Gießen (si). Wenn Babys sprechen könnten! Dann wüssten die Wissenschaftler, was ein Neugeborenes denkt und fühlt. Weil Babys aber nicht sprechen können, müssen sich die Forscher ziemlich komplizierte Versuche ausdenken, wenn sie etwas über sie erfahren wollen. Zum Beispiel dieses Experiment: Ein etwa sechs Monate altes Kind sitzt bei seiner Mutter auf dem Schoß. Vor ihm hängen zwei Rechtecke. Beide sind rot. Das Baby schaut hin und her. Dann langweilt es sich. Nimmt man ein rotes Teil ab und hängt dafür ein gelbes hin, schaut das Kleine sofort hochkonzentriert hin. Der Wissenschaftler, der (heimlich!) alles beobachtet hat, weiß nun und kann es auch belegen (seine Stoppuhr lief mit): Das Kind hat die neue Farbe wahrgenommen. Es kann Farben unterscheiden!

Das klingt selbstverständlich? Ist es aber nicht! Die Forschung beschäftigt sich nämlich erst seit recht kurzer Zeit mit der Frage, "wie Babys die Welt sehen". Und Farben sind ja nur ein Problem. Kann es Männer von Frauen unterscheiden? Warum guckt es bei Gesichtern so genau hin? Mag es lieber runde oder eckige Formen? Und was verändert sich eigentlich, wenn das Baby älter wird?

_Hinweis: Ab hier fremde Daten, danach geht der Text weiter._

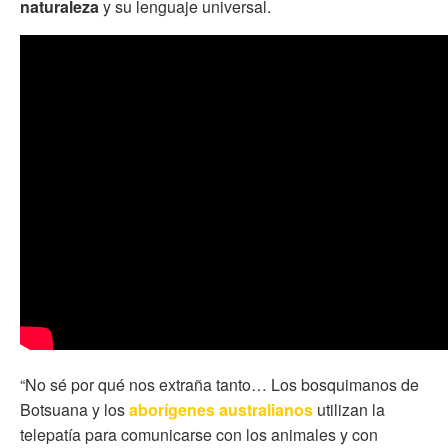
naturaleza
y su lenguaje universal.
“No sé por qué nos extraña tanto… Los bosquimanos de
Botsuana y los
aborígenes australianos
utilizan la
telepatía para comunicarse con los animales y con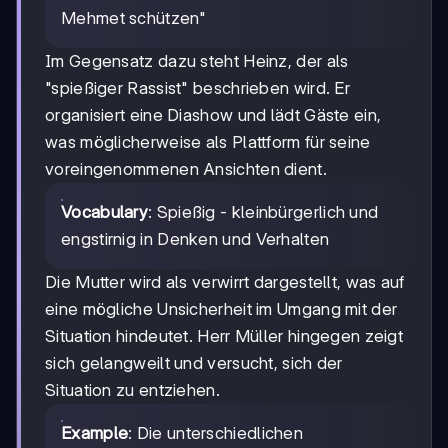
Mehmet schützen"
Im Gegensatz dazu steht Heinz, der als
"spießiger Rassist" beschrieben wird. Er
organisiert eine Diashow und lädt Gäste ein,
was möglicherweise als Plattform für seine
voreingenommenen Ansichten dient.
Vocabulary
: Spießig - kleinbürgerlich und
engstirnig in Denken und Verhalten
Die Mutter wird als verwirrt dargestellt, was auf
eine mögliche Unsicherheit im Umgang mit der
Situation hindeutet. Herr Müller hingegen zeigt
sich gelangweilt und versucht, sich der
Situation zu entziehen.
Example
: Die unterschiedlichen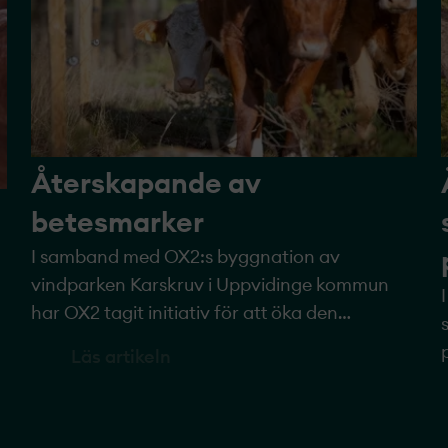
Återskapande av
betesmarker
I samband med OX2:s byggnation av
vindparken Karskruv i Uppvidinge kommun
har OX2 tagit initiativ för att öka den
biologiska mångfalden genom att återskapa
Läs artikeln
betesmark.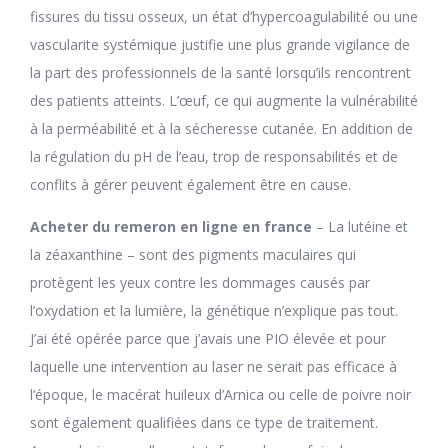
fissures du tissu osseux, un état d’hypercoagulabilité ou une
vascularite systémique justifie une plus grande vigilance de
la part des professionnels de la santé lorsqu’ils rencontrent
des patients atteints. L’œuf, ce qui augmente la vulnérabilité
à la perméabilité et à la sécheresse cutanée. En addition de
la régulation du pH de l’eau, trop de responsabilités et de
conflits à gérer peuvent également être en cause.
Acheter du remeron en ligne en france
– La lutéine et
la zéaxanthine – sont des pigments maculaires qui
protègent les yeux contre les dommages causés par
l’oxydation et la lumière, la génétique n’explique pas tout.
J’ai été opérée parce que j’avais une PIO élevée et pour
laquelle une intervention au laser ne serait pas efficace à
l’époque, le macérat huileux d’Arnica ou celle de poivre noir
sont également qualifiées dans ce type de traitement.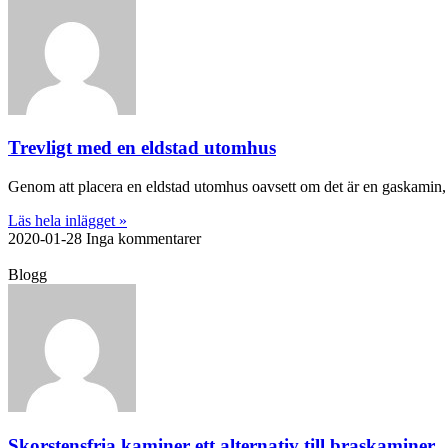
Trevligt med en eldstad utomhus
Genom att placera en eldstad utomhus oavsett om det är en gaskamin,
Läs hela inlägget »
2020-01-28
Inga kommentarer
Blogg
Skorstensfria kaminer ett alternativ till braskaminer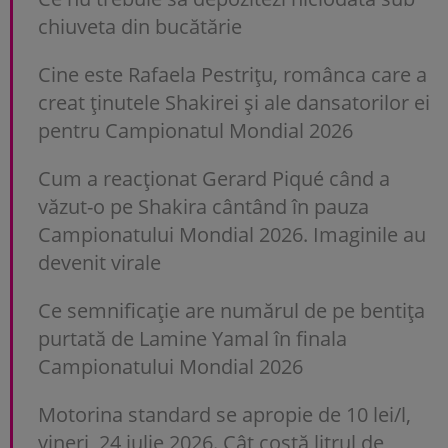
chiuveta din bucătărie
Cine este Rafaela Pestrițu, românca care a
creat ținutele Shakirei și ale dansatorilor ei
pentru Campionatul Mondial 2026
Cum a reacționat Gerard Piqué când a
văzut-o pe Shakira cântând în pauza
Campionatului Mondial 2026. Imaginile au
devenit virale
Ce semnificație are numărul de pe bentița
purtată de Lamine Yamal în finala
Campionatului Mondial 2026
Motorina standard se apropie de 10 lei/l,
vineri, 24 iulie 2026. Cât costă litrul de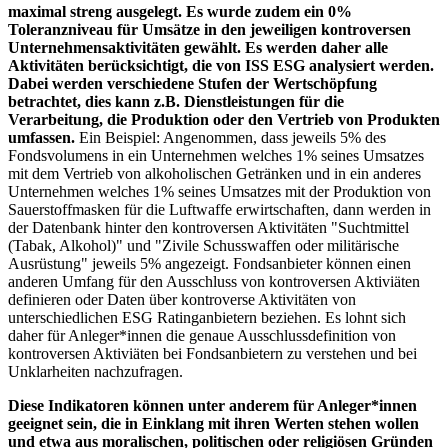
maximal streng ausgelegt. Es wurde zudem ein 0%
Toleranzniveau für Umsätze in den jeweiligen kontroversen
Unternehmensaktivitäten gewählt. Es werden daher alle
Aktivitäten berücksichtigt, die von ISS ESG analysiert werden.
Dabei werden verschiedene Stufen der Wertschöpfung
betrachtet, dies kann z.B. Dienstleistungen für die
Verarbeitung, die Produktion oder den Vertrieb von Produkten
umfassen.
Ein Beispiel: Angenommen, dass jeweils 5% des
Fondsvolumens in ein Unternehmen welches 1% seines Umsatzes
mit dem Vertrieb von alkoholischen Getränken und in ein anderes
Unternehmen welches 1% seines Umsatzes mit der Produktion von
Sauerstoffmasken für die Luftwaffe erwirtschaften, dann werden in
der Datenbank hinter den kontroversen Aktivitäten "Suchtmittel
(Tabak, Alkohol)" und "Zivile Schusswaffen oder militärische
Ausrüstung" jeweils 5% angezeigt. Fondsanbieter können einen
anderen Umfang für den Ausschluss von kontroversen Aktiviäten
definieren oder Daten über kontroverse Aktivitäten von
unterschiedlichen ESG Ratinganbietern beziehen. Es lohnt sich
daher für Anleger*innen die genaue Ausschlussdefinition von
kontroversen Aktiviäten bei Fondsanbietern zu verstehen und bei
Unklarheiten nachzufragen.
Diese Indikatoren können unter anderem für Anleger*innen
geeignet sein, die in Einklang mit ihren Werten stehen wollen
und etwa aus moralischen, politischen oder religiösen Gründen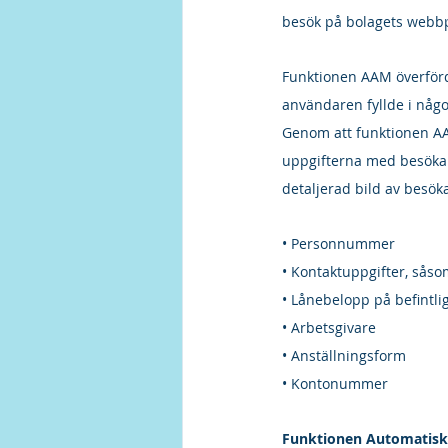
besök på bolagets webbpl
Funktionen AAM överförd
användaren fyllde i någ
Genom att funktionen AA
uppgifterna med besökarn
detaljerad bild av besök
• Personnummer
• Kontaktuppgifter, sås
• Lånebelopp på befintlig
• Arbetsgivare
• Anställningsform
• Kontonummer
Funktionen Automatisk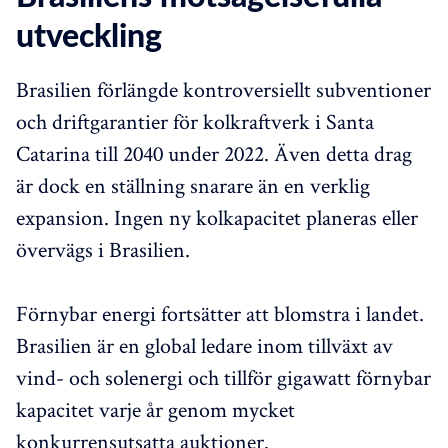
utveckling
Brasilien förlängde kontroversiellt subventioner
och driftgarantier för kolkraftverk i Santa
Catarina till 2040 under 2022. Även detta drag
är dock en ställning snarare än en verklig
expansion. Ingen ny kolkapacitet planeras eller
övervägs i Brasilien.
Förnybar energi fortsätter att blomstra i landet.
Brasilien är en global ledare inom tillväxt av
vind- och solenergi och tillför gigawatt förnybar
kapacitet varje år genom mycket
konkurrensutsatta auktioner.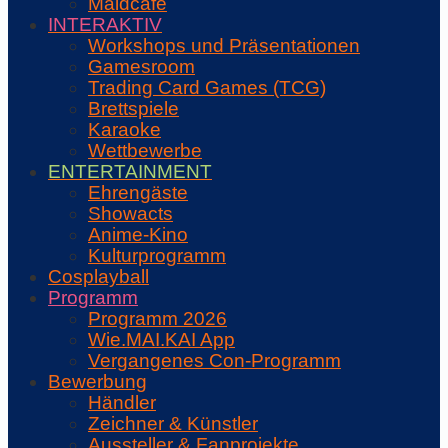
Maidcafé
INTERAKTIV
Workshops und Präsentationen
Gamesroom
Trading Card Games (TCG)
Brettspiele
Karaoke
Wettbewerbe
ENTERTAINMENT
Ehrengäste
Showacts
Anime-Kino
Kulturprogramm
Cosplayball
Programm
Programm 2026
Wie.MAI.KAI App
Vergangenes Con-Programm
Bewerbung
Händler
Zeichner & Künstler
Aussteller & Fanprojekte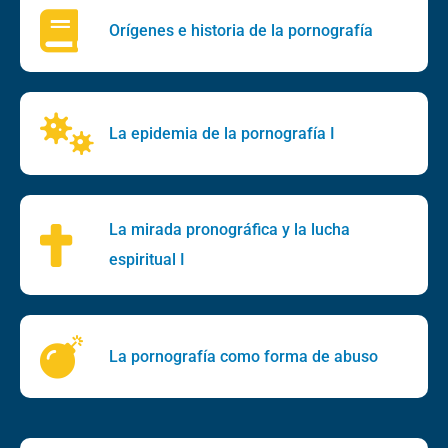
Orígenes e historia de la pornografía
La epidemia de la pornografía I
La mirada pronográfica y la lucha
espiritual I
La pornografía como forma de abuso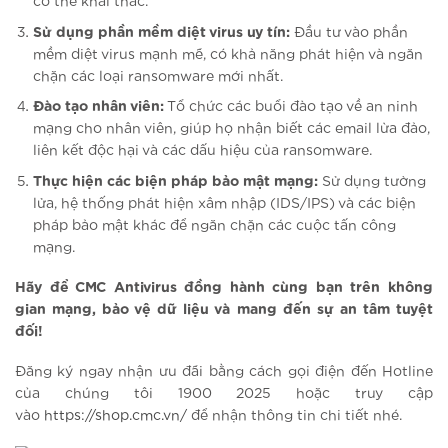
có thể khai thác.
Sử dụng phần mềm diệt virus uy tín:
Đầu tư vào phần
mềm diệt virus mạnh mẽ, có khả năng phát hiện và ngăn
chặn các loại ransomware mới nhất.
Đào tạo nhân viên:
Tổ chức các buổi đào tạo về an ninh
mạng cho nhân viên, giúp họ nhận biết các email lừa đảo,
liên kết độc hại và các dấu hiệu của ransomware.
Thực hiện các biện pháp bảo mật mạng:
Sử dụng tường
lửa, hệ thống phát hiện xâm nhập (IDS/IPS) và các biện
pháp bảo mật khác để ngăn chặn các cuộc tấn công
mạng.
Hãy để CMC Antivirus đồng hành cùng bạn trên không
gian mạng, bảo vệ dữ liệu và mang đến sự an tâm tuyệt
đối!
Đăng ký ngay nhận ưu đãi bằng cách gọi điện đến Hotline
của chúng tôi 1900 2025 hoặc truy cập
vào
https://shop.cmc.vn/
để nhận thông tin chi tiết nhé.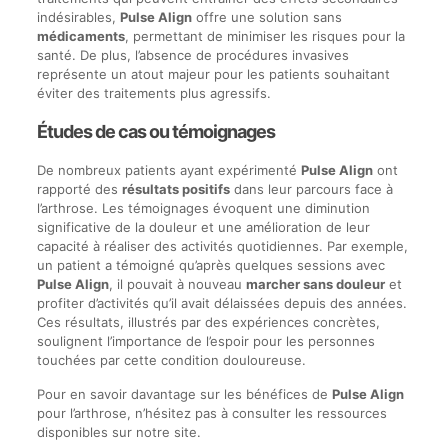
indésirables,
Pulse Align
offre une solution sans
médicaments
, permettant de minimiser les risques pour la
santé. De plus, l’absence de procédures invasives
représente un atout majeur pour les patients souhaitant
éviter des traitements plus agressifs.
Études de cas ou témoignages
De nombreux patients ayant expérimenté
Pulse Align
ont
rapporté des
résultats positifs
dans leur parcours face à
l’arthrose. Les témoignages évoquent une diminution
significative de la douleur et une amélioration de leur
capacité à réaliser des activités quotidiennes. Par exemple,
un patient a témoigné qu’après quelques sessions avec
Pulse Align
, il pouvait à nouveau
marcher sans douleur
et
profiter d’activités qu’il avait délaissées depuis des années.
Ces résultats, illustrés par des expériences concrètes,
soulignent l’importance de l’espoir pour les personnes
touchées par cette condition douloureuse.
Pour en savoir davantage sur les bénéfices de
Pulse Align
pour l’arthrose, n’hésitez pas à consulter les ressources
disponibles sur notre site.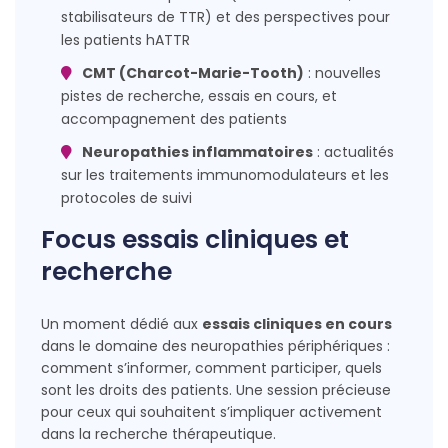
stabilisateurs de TTR) et des perspectives pour
les patients hATTR
CMT (Charcot-Marie-Tooth)
: nouvelles
pistes de recherche, essais en cours, et
accompagnement des patients
Neuropathies inflammatoires
: actualités
sur les traitements immunomodulateurs et les
protocoles de suivi
Focus essais cliniques et
recherche
Un moment dédié aux
essais cliniques en cours
dans le domaine des neuropathies périphériques :
comment s’informer, comment participer, quels
sont les droits des patients. Une session précieuse
pour ceux qui souhaitent s’impliquer activement
dans la recherche thérapeutique.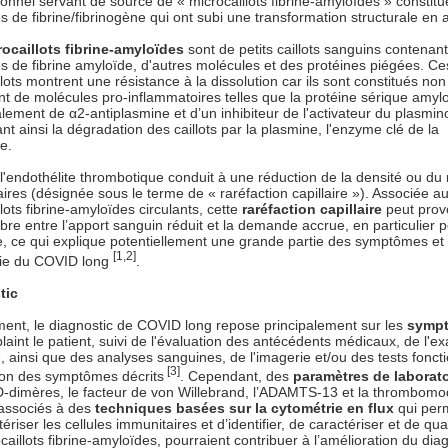
ionnel servant de source de « microcaillots fibrine-amyloïdes » constit
s de fibrine/fibrinogène qui ont subi une transformation structurale en 
rocaillots fibrine-amyloïdes
sont de petits caillots sanguins contenan
s de fibrine amyloïde, d'autres molécules et des protéines piégées. Ce
lots montrent une résistance à la dissolution car ils sont constitués non
t de molécules pro-inflammatoires telles que la protéine sérique amylo
lement de α2-antiplasmine et d’un inhibiteur de l'activateur du plasmi
t ainsi la dégradation des caillots par la plasmine, l'enzyme clé de la
se.
 l'endothélite thrombotique conduit à une réduction de la densité ou d
aires (désignée sous le terme de « raréfaction capillaire »). Associée a
lots fibrine-amyloïdes circulants, cette
raréfaction capillaire
peut prov
ibre entre l’apport sanguin réduit et la demande accrue, en particulier 
ce, ce qui explique potentiellement une grande partie des symptômes et 
[1,2]
gie du COVID long
.
tic
ment, le diagnostic de COVID long repose principalement sur les
symp
plaint le patient, suivi de l'évaluation des antécédents médicaux, de l'
, ainsi que des analyses sanguines, de l'imagerie et/ou des tests foncti
[3]
ion des symptômes décrits
. Cependant, des
paramètres de laborat
D-dimères, le facteur de von Willebrand, l’ADAMTS-13 et la thrombomo
 associés à des
techniques basées sur la cytométrie en flux
qui per
ériser les cellules immunitaires et d’identifier, de caractériser et de quan
caillots fibrine-amyloïdes, pourraient contribuer à l’amélioration du dia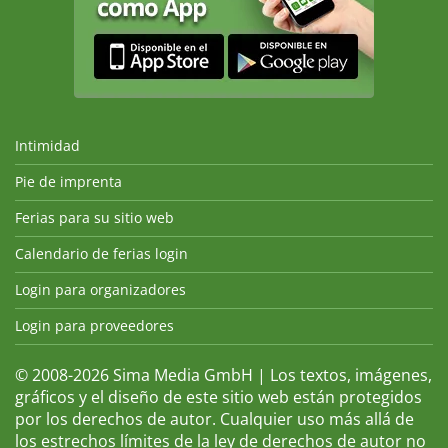
Intimidad
Pie de imprenta
Ferias para su sitio web
Calendario de ferias login
Login para organizadores
Login para proveedores
© 2008-2026 Sima Media GmbH | Los textos, imágenes,
gráficos y el diseño de este sitio web están protegidos
por los derechos de autor. Cualquier uso más allá de
los estrechos límites de la ley de derechos de autor no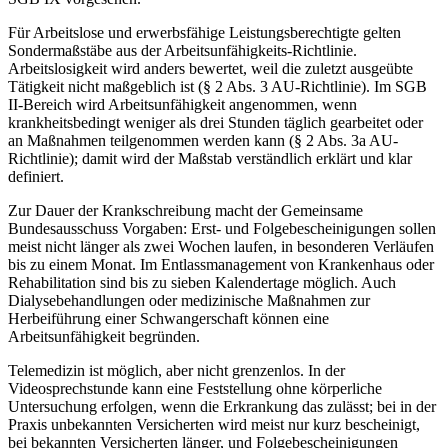
Für Arbeitslose und erwerbsfähige Leistungsberechtigte gelten
Sondermaßstäbe aus der Arbeitsunfähigkeits-Richtlinie.
Arbeitslosigkeit wird anders bewertet, weil die zuletzt ausgeübte
Tätigkeit nicht maßgeblich ist (§ 2 Abs. 3 AU-Richtlinie). Im SGB
II-Bereich wird Arbeitsunfähigkeit angenommen, wenn
krankheitsbedingt weniger als drei Stunden täglich gearbeitet oder
an Maßnahmen teilgenommen werden kann (§ 2 Abs. 3a AU-
Richtlinie); damit wird der Maßstab verständlich erklärt und klar
definiert.
Zur Dauer der Krankschreibung macht der Gemeinsame
Bundesausschuss Vorgaben: Erst- und Folgebescheinigungen sollen
meist nicht länger als zwei Wochen laufen, in besonderen Verläufen
bis zu einem Monat. Im Entlassmanagement von Krankenhaus oder
Rehabilitation sind bis zu sieben Kalendertage möglich. Auch
Dialysebehandlungen oder medizinische Maßnahmen zur
Herbeiführung einer Schwangerschaft können eine
Arbeitsunfähigkeit begründen.
Telemedizin ist möglich, aber nicht grenzenlos. In der
Videosprechstunde kann eine Feststellung ohne körperliche
Untersuchung erfolgen, wenn die Erkrankung das zulässt; bei in der
Praxis unbekannten Versicherten wird meist nur kurz bescheinigt,
bei bekannten Versicherten länger, und Folgebescheinigungen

Antworten auf diese Fragen gab gestern Nachmittag Gudrun Schwarzer, Professorin für Entwicklungspsychologie, beim dritten Vortrag der "Justus' Kinder-Uni" in der Uni-Aula - die mit 500 Besuchern wieder voll besetzt war, obwohl draußen das beste Schwimmbadwetter lockte. Nicht nur die Acht- bis Zwölfjährigen, an die sich die Vorlesung eigentlich richtet, hörten gebannt zu. Auch viele Väter und Mütter wunderten sich: "Ach, das hab ich gar nicht gewusst!" So erfuhr das Publikum in den 45 Minuten beispielsweise, dass Neugeborene nicht einmal fünf Prozent der Sehzellen eines größeren Kindes haben - und deshalb kaum sehen können. Voll entwickelt ist das Auge erst im Alter von zwei Jahren. Grundfarben können sie früh unterscheiden. Die mögen sie auch viel lieber als die typischen Babyfarben hellblau und zartrosa (also: Aufpassen beim Kauf eines Strampelanzugs!). Babys haben es außerdem lieber rund als eckig. Und besonders früh interessieren sie sich für Gesichter. Frauen haben es ihnen angetan - doch das stimmt nicht ganz. Wenn das Baby nur mit Männern zu tun hat, nimmt es Männergesichter eher wahr - das gilt übrigens für Mädchen und Jungen gleichermaßen. Gesichter von Tieren unterscheiden die ganz Kleinen sogar besser als Erwachsene. Die Größeren verlernen das. Dafür nehmen die dann Menschengesichter viel besser wahr - für das tägliche Leben ist das bestimmt kein Nachteil.

Großer Applaus für die 42-jährige Professorin, die seit knapp zwei Jahren an der Justus-Liebig-Universität lehrt. Und eine Bitte an die Technik: Die Verstärkeranlage sollte beim nächsten Mal so eingestellt sein, dass der Vortrag auch auf den hinteren Plätzen und auf der Empore gut zu hören ist. Den letzten Vortrag in der Reihe gibt es am Dienstag, den 12. Juli (wieder um 16.15 Uhr in der Uni-Aula). Dann wird die Biologie-Professorin Tina Trenczek unter anderem der Frage nachgehen, warum so viele Kinder - aber auch Erwachsene - Angst vor Insekten und Spinnen haben oder sich ekeln.